| Exercise objective |
How many of the lines below include "tyrimas"? Give the number and no other words.

| Dataset records |
:::::

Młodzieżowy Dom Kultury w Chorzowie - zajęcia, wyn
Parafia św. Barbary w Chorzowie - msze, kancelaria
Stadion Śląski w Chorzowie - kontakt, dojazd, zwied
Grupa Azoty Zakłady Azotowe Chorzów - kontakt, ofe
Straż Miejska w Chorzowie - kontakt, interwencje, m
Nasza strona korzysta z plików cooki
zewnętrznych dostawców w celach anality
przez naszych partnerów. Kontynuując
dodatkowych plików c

:::::

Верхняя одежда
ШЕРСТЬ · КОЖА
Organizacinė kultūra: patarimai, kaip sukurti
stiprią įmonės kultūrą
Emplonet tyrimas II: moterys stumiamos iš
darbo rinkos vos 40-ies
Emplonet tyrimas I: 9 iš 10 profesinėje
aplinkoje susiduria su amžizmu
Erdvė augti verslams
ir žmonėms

:::::

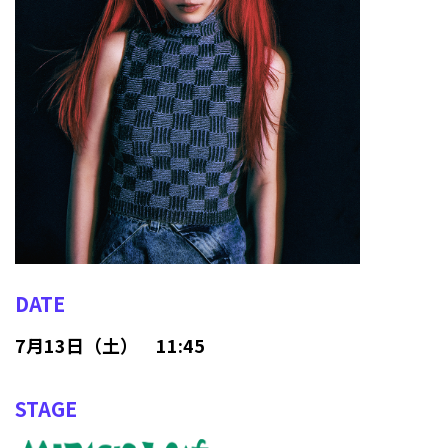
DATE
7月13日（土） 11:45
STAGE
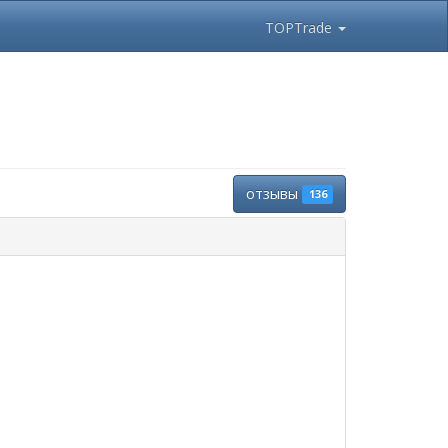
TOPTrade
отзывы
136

:::::

| Task answer |
2